A possible solution to B.C.'s housing crisis is being welded together in a Coquitlam warehouse.

Architect Homeira Raviz was designing luxury hotels and homes in her native Iran before immigrating to Canada in 2009.

While driving to West Vancouver to help a client with a renovation project, she passed several homeless encampments and thought there must be a better way to be able to provide shelter for anyone who needs it.

"A home is the basic right that everybody has to have," Raviz said. "It doesn't matter if it's a metal box; if it's a clean living space you’re going to be okay."

In 2019, Raviz expanded on just that idea. She founded Archimax to design, engineer and manufacture prefabricated homes out of shipping containers.

It took Raviz and her team of architects, engineers and tradespeople three years to put together a prototype and obtain certification from the Canadian Standards Association (CSA) as well as exceed expectations of the BC Building Code and the National Building Code of Canada.

Now she has to convince politicians, builders and entrepreneurs the 40-foot long homes are a viable housing option that could solve a lot of problems, such as providing shelter to the homeless or people displaced by disaster, residents of remote First Nations communities and camps for natural resource workers and even living quarters for hotel and restaurant staff in resort towns like Whistler and Tofino.

The possibilities are endless, Raviz said, and cost about one-fifth of building conventional wood-frame housing.

Starting with a brand new or barely-used nine-foot high corrugated steel container that would otherwise be used to transport bananas or appliances across oceans, along railway tracks and hitched to trucks, Raviz and a team of about 60 contracted tradespeople including welders, electricians, plumbers, dry wallers and window installers take up to 12 weeks to build a home.

A single container becomes a 320 sq. ft. studio apartment with one full bathroom, a kitchen and space for a washer and dryer.

Put two containers together and you've got a 640 sq. ft. two-bedroom apartment. Align three side-by-side for a four-bedroom home and so on.

Each container is fully modular with its own electrical work so they can be transported individually and attached on site. All that's needed once a container home arrives is a foundation upon which it can be placed and hookups for services like water, sewer or septic and electricity.

The idea is almost elegant in its simplicity, Raviz said, and versatile in its execution. The steel exterior is durable and fire resistant.

"It doesn't shrink, there's no rot, no mould and no sagging," she said.

The insulation that's installed behind the drywall inside and beneath the laminate flooring provides comfort in temperatures as low as -40°C.

Doors and windows are cut to a standard width, so if an owner wants to expand their home by adding another container, a window space can be extended to become a doorway.

Raviz said the homes' origin as a shipping container means they can be moved anywhere easily and relatively inexpensively over land or water, making them a natural housing solution for remote communities. In urban areas, they could be deployed for commercial, industrial and institutional applications like student or transitional housing or temporary quarters for workers.
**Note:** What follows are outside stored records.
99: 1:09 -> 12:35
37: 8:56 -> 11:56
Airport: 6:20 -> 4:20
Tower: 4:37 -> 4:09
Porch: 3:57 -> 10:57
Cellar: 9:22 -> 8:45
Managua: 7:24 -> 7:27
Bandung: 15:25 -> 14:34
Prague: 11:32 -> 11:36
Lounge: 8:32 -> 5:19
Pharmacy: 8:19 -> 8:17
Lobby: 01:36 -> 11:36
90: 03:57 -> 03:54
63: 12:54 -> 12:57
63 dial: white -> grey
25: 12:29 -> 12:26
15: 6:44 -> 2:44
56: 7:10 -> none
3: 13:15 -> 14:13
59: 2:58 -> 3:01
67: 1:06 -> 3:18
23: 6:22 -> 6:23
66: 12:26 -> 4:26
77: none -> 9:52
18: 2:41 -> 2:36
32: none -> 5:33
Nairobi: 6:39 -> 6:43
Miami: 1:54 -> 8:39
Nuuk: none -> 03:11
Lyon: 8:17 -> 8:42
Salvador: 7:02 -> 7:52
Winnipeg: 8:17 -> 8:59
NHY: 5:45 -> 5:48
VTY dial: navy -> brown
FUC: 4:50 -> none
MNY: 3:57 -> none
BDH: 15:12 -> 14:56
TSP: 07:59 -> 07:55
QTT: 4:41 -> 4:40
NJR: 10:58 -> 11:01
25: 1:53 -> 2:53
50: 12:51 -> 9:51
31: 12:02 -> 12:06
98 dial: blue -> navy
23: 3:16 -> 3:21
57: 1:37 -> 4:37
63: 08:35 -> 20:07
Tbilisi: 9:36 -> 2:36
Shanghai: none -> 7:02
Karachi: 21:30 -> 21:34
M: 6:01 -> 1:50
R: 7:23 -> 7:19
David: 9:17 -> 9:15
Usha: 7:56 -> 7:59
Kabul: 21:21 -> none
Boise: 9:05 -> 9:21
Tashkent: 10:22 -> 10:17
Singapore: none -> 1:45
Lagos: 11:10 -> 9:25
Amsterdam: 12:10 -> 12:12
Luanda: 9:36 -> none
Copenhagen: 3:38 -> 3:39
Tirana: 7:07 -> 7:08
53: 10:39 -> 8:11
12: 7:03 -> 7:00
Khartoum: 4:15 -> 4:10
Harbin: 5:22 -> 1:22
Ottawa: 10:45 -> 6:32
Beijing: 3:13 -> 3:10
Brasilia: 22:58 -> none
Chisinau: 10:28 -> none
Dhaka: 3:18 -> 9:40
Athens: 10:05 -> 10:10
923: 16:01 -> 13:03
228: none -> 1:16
Raviz said she's had inquiries from resort owners looking to accommodate employees or guests. Another is looking to use container homes as AirBNB apartments.

And while politicians from all three levels of government have expressed support when visiting the company’s warehouse in the shadows of the Port Mann Bridge, Raviz said they're still hesitant to commit. She thinks it might be because of a perception that providing homes for people in shipping containers might imply they’re being warehoused.

But, Raviz said, "this is exactly what we need."